In a statement after the vote, House Speaker John Boehner, R-Ohio, said, “Now the focus turns to spending. The American people re-elected a Republican majority in the House, and we will use it in 2013 to hold the president accountable for the 'balanced' approach he promised, meaning significant spending cuts and reforms to the entitlement programs that are driving our country deeper and deeper into debt."
Obama, meanwhile, hailed the end of the fiscal crisis but to set out a marker for the next one. “The one thing that I think hopefully the new year will focus on is seeing if we can put a package like this together with a little bit less drama, a little less brinkmanship, and not scare the heck out of folks quite as much," he said.
But he warned Republicans against trying to use a forthcoming vote on raising the debt ceiling to extract spending concessions.
“While I will negotiate over many things, I will not have another debate with this Congress over whether or not they should pay the bills they've already racked up through the laws they have passed," he said. “Let me repeat, we can't not pay bills that we've already incurred."
Experts cautious
Michael Feroli, chief U.S. economist at J.P. Morgan Chase, cautioned that the deal is a stopgap measure at most.
“What's challenging is that we're still going to have some slowing in growth because of the tax hikes," said Feroli, who estimated Tuesday that the deal would subtract 1 percentage point from already meager growth. “What's not good is that deficits are still going to be large and it doesn't begin to touch the longer-term horizon."
Vincent Reinhart, chief U.S. economist at Morgan Stanley, said the agreement does not even relieve the anxiety of businesses and consumers because so many economic challenges are left unresolved.
“There's an immediate fiscal drag, and there's no offsetting bonus in confidence because fiscal uncertainty is still considerable," he said.
Despite the drawbacks, the bipartisan deal may well have been the heaviest lift a deeply divided Congress could have accomplished.
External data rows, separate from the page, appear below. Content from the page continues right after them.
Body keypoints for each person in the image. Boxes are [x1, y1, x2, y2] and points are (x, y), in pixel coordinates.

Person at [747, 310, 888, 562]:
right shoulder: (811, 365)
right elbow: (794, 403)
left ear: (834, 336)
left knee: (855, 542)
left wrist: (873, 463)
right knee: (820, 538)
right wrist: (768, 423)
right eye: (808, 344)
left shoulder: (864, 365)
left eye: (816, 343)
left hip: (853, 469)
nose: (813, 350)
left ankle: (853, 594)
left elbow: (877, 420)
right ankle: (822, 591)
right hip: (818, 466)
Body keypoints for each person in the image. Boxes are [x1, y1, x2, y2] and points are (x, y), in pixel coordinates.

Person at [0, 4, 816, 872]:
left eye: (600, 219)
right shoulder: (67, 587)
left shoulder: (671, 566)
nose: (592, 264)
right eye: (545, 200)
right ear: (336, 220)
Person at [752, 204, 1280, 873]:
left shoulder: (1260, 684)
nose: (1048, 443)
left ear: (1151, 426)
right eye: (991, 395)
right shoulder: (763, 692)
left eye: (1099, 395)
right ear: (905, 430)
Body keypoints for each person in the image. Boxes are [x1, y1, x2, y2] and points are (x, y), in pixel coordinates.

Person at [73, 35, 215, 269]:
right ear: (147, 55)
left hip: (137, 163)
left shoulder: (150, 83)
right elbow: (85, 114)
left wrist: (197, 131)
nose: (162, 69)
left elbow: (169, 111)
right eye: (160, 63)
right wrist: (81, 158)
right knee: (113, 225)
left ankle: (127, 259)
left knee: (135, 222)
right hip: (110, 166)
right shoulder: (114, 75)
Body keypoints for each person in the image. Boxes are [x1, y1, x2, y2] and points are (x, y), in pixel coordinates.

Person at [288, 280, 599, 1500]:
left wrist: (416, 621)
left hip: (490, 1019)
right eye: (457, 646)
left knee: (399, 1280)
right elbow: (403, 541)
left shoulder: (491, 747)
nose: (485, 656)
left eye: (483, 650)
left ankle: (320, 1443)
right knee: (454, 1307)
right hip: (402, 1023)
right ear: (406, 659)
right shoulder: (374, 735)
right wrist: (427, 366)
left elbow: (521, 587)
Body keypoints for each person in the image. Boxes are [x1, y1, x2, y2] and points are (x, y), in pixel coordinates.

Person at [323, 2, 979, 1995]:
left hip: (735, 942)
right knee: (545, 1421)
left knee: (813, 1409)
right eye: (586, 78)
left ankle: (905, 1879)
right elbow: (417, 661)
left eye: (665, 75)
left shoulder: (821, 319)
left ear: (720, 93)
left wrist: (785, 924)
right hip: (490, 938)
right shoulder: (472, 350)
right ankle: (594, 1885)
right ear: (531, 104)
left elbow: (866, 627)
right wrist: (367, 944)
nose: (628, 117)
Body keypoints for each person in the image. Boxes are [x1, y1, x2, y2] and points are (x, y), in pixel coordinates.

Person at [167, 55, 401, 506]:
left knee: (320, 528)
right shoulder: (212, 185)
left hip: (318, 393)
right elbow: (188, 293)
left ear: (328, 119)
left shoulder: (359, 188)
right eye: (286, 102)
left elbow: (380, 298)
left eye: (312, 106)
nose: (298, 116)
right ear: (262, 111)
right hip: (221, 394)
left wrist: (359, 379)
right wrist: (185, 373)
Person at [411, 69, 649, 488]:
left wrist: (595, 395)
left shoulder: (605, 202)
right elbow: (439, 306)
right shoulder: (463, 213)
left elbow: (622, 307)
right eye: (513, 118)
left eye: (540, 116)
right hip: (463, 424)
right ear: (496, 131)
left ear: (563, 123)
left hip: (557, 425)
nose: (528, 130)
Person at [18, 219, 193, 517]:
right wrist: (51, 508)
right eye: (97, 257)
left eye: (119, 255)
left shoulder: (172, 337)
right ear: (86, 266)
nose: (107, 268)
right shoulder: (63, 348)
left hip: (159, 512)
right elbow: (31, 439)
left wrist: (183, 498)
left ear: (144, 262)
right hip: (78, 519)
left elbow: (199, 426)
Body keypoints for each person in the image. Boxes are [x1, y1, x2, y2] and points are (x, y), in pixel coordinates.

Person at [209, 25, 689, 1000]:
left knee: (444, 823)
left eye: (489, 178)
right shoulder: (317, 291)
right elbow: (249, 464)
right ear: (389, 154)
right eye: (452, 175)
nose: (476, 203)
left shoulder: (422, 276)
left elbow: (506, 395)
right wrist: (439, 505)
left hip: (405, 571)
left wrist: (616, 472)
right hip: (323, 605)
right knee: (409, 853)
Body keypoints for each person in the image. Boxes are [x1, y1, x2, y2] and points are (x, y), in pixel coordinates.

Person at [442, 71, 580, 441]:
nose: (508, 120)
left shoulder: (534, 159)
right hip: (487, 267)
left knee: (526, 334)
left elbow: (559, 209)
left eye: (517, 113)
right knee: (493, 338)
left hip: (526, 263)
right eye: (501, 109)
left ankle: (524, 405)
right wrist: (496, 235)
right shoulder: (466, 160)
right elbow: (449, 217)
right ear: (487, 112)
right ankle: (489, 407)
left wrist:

And the package, no doubt, has its benefits.
It is likely to prevent the nation from dipping back into recession. It cancels massive tax increases facing middle-class and poor Americans. And it delays deep and blunt government spending cuts for two months.
And while the agreement does nothing to reduce joblessness, it renews unemployment benefits that would have otherwise expired, offering vital help to the jobless and averting another blow to economic activity.
And finally, by raising a little more than $600 billion in fresh tax revenue from the wealthy, the deal takes a step toward bringing spending and taxes into line for the next few years — though economists stress that much more needs to be done over the long run.
Tax effects
Only the most affluent American households would pay higher income taxes this year under the terms of the deal, but most households will face higher payroll taxes because the deal does not extend a 2-year-old tax break.
The legislation will grant most Americans an instant reversal of the income tax increases that took effect with the arrival of the new year. Only about 0.7 percent of households will be subject to an income tax increase this year, according to the Tax Policy Center, a nonpartisan research group in Washington. The increases will apply almost exclusively to households making at least half a million dollars, the center estimated in an analysis published Tuesday.
But lawmakers' decision not to reverse a scheduled increase in the payroll tax that finances Social Security, while widely expected, still means that about 77 percent of households will pay a larger share of income to the federal government this year, according to the center's analysis.
The tax this year will increase by two percentage points, to 6.2 percent from 4.2 percent, on all earned income up to $113,700.
“It's a huge hit," says Joel Naroff, president of Naroff Economic Advisors. “It hits people whether they're making $10,000 or they're making $2 million. It doesn't matter who you are ... The lower your income, the more of your income you're (spending). So if you're taxes go up, it's going to come out of your spending."